Resume the piece on churches and registered sex offenders after its last sentence, and keep its argument going in the same voice. Leave the data that follows untouched.

§ **Supplied text**
++++++++++

The article linked to some suggested resources for churches trying to decide what to do about registered sex offenders. Heaven help the sex offenders!
Perhaps now that The Lutheran has made it known that...
1. "public perception of the risk of repeat sexual offenses [is] much higher than it is"
2. "offender registries and notification systems have little to no effect on recidivism rates and may, in some cases, increase the risk they will commit future sex crimes"
...the Evangelical Lutheran Church of America (ELCA) can rethink the "help" they offer congregations.
In a document titled Legal Resources: Responding to Sex Offenders in a Congregation, the ELCA says,
Numerous studies in recent years point to an extremely low likelihood that pedophiles can or will change. Without extensive professional treatment, virtually all child sexual offenders will re-offend. Repentance, prayer and pastoral support can be crucial elements when combined with life-long treatment, but, in themselves, they offer little hope of changing the behavior of perpetrators.Let's begin with the casual use of that frightful word, pedophiles. Most sex offenders are not pedophiles, not even those who offend against children. Most pedophiles are not sex offenders. Pedophile is a word meant to frighten you.

++++++++++

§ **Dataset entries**
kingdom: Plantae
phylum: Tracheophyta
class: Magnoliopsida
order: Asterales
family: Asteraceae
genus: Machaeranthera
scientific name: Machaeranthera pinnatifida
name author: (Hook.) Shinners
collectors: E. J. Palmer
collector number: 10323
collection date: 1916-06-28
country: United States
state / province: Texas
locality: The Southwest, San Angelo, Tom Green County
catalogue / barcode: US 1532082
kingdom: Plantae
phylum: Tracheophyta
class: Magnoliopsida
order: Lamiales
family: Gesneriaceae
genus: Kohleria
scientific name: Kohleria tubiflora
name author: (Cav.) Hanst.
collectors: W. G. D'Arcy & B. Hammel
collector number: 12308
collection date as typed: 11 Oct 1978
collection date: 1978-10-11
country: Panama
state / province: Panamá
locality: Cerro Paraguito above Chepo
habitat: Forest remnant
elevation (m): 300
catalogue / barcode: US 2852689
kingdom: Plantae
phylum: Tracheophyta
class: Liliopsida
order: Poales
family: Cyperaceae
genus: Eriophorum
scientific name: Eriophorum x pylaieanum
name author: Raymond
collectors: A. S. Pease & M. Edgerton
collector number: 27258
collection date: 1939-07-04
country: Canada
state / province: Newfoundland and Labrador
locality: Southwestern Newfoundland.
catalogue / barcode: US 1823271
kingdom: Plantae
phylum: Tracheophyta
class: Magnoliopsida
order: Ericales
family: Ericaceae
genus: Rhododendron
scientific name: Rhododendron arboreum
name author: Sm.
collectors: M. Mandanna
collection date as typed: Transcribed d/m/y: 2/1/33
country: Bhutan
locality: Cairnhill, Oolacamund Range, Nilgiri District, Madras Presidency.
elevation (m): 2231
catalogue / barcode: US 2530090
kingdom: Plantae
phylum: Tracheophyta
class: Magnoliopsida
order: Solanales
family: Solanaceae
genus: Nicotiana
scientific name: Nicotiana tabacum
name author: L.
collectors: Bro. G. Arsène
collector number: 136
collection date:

++++++++++

§ **Answer below**
As for that hopelessly grim statement, virtually all child sexual offenders will re-offend, see #1 above. The recidivism rate of sex offenders is extremely low.
The ELCA document continues:
A convicted sex offender who wishes to be part of a church community, whether one he or she has attended for some time or a new one, should expect to have conditions placed upon his or her participation. This can best be done through the development of a written covenant, signed by the offender and by church officials, preferably by both the pastor and the chairperson of the Church Council (or other administrative body of the church).
The covenant should begin with a clear statement of the role of the church as "sanctuary," with appropriate Biblical reference(s).There's more but this is the point where I started laughing. The role of the church as sanctuary? Not for sex offenders! Sex offenders should expect to have conditions placed upon his or her participation. Forgiveness? Pfft.
The appropriate Biblical references in this case are meant to warn the sex offender that the need for sanctuary for people who are uncomfortable with former sex offenders trumps the need for sanctuary for the sex offender who wants spiritual nourishment.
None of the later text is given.